There’s a reason I waited and published this section second; it was much harder to write than the post about practical aspects, and part of me worries it might be harder to read too. I know both from personal experience and from the work I’m involved in, that there are so many misconceptions about what going through a kidney transplant is like, and how recipients “should” feel before, during and after this completely life-changing experience.
Hopefully this goes without saying by now, but I want to add a reminder that just as everyone experiences different physical effects throughout this, the psychological impact varies greatly also. Some people feel like they breeze through, while others describe it as the most difficult thing they’ve ever experienced. In reality, I think most of us fall somewhere in the middle.
As with my last post, I’ve included a list of support resources and organisations at the bottom, so please do make use of these if you feel like they’d benefit you.
I didn’t know what I didn’t know.

ACTIVITY 1 -
Answer each question using the kidney transplant text.
(a) Which post did the writer publish before this section?
(b) What has the writer put at the bottom of this section?
(c) Where does the writer think most people fall in how difficult they find the psychological side?
ACTIVITY 2 - Carry on the text about the psychological side of a kidney transplant, starting after its last sentence.
The records that come next are separate material and have no connection to the text about kidney transplants.

MATERIAL SUPPLIED -
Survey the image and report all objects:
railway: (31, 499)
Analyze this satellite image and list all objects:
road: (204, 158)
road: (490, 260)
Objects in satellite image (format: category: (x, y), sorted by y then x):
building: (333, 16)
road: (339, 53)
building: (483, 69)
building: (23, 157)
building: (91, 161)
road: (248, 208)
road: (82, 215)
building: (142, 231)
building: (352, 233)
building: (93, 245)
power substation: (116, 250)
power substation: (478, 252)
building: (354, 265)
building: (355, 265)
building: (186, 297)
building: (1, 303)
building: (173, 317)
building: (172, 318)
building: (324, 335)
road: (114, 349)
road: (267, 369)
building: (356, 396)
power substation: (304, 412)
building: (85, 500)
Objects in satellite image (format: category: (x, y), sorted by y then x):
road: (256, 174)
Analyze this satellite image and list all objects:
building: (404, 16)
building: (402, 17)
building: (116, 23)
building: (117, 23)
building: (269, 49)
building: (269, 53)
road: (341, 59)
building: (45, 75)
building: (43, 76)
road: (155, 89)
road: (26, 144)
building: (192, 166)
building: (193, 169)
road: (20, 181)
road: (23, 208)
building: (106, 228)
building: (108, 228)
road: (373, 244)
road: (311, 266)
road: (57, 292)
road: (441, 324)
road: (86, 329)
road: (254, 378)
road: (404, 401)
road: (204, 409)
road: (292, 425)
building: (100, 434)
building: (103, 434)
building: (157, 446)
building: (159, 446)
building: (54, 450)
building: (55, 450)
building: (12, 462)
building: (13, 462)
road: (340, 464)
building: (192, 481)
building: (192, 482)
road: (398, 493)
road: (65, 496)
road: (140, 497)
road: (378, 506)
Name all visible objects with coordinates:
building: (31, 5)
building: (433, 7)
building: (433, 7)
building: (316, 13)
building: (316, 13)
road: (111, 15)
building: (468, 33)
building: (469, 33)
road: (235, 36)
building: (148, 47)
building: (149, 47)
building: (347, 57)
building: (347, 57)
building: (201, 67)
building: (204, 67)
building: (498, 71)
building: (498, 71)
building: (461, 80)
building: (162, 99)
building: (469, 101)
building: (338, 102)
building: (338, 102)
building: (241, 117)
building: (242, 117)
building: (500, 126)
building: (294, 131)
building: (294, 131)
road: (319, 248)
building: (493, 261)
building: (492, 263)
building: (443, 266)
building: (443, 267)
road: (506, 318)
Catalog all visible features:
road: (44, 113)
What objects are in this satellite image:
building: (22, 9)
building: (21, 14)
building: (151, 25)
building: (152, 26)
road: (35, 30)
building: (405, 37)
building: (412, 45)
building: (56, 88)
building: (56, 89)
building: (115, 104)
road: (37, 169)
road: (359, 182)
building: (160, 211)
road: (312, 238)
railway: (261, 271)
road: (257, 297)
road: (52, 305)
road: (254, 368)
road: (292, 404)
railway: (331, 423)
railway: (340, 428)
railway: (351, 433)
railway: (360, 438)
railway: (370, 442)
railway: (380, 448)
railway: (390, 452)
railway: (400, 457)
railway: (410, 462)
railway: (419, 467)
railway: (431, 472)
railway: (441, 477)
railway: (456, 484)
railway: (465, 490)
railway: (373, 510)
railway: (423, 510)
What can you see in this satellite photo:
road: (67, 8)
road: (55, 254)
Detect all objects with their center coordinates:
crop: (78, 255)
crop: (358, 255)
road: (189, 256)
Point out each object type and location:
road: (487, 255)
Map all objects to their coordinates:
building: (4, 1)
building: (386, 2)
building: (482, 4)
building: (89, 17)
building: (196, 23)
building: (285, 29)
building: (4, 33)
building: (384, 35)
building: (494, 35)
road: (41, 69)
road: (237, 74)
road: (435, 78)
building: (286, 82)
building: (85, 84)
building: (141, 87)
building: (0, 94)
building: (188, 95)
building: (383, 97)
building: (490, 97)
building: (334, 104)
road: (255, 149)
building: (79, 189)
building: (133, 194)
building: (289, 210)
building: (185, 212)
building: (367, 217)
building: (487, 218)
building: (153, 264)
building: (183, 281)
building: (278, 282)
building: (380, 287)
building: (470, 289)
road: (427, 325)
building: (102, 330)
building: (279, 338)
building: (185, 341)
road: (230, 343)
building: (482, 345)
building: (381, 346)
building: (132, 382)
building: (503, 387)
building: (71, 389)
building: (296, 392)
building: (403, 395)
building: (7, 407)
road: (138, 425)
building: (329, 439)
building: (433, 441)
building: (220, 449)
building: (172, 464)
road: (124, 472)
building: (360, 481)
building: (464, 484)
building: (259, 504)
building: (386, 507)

RESPONSE AREA 1 -
(a) The post about practical aspects.
(b) A list of support resources and organisations.
(c) Somewhere in the middle.

RESPONSE AREA 2 -
It feels a bit redundant to say that I wasn’t mentally prepared to have a kidney transplant; I don’t think anyone ever is. It’s not as if my renal team didn’t “do enough” to help with this, it was more a case of there only being so much they were able to do. I was healthy enough to undergo the surgery, and had been told in advance about at least some of the practical plans I needed to put in place, but from a mental and emotional perspective I didn’t know how much I didn’t know.
Every potential recipient receives some routine psychological support, in the form of a pre-transplant assessment by a psychologist. However because I was already having regular appointments with one anyway, my assessment was incorporated into our routine discussions. While this went some way towards preparing me in the sense that they made me think about how I’d deal with practical aspects, there was a whole host of other issues that didn’t emerge until afterwards, and I don’t feel like I was prepared for those because I didn’t realise they’d be a consideration.
Something my psychologist particularly helped me with was my attitude towards being “on the waiting list”. This is a strange time, almost like limbo, and no doubt everybody handles it differently. Personally, I found it helped a lot to try and forget about it. I knew that if I started living my life as if I was “waiting”, thinking only of all the things I would do “when I get my new kidney”, I’d miss out on the life I still had in the meantime. It obviously wasn’t the circumstance I’d have chosen, but it was the one I had, and I had the choice to try and make the most of it.
While I don’t think there was ever a point where I expected to be “fixed’ or “cured” after my transplant, I definitely expected to recover more quickly than I did, and I’m not exaggerating when I say that overall, I felt worse before I felt better.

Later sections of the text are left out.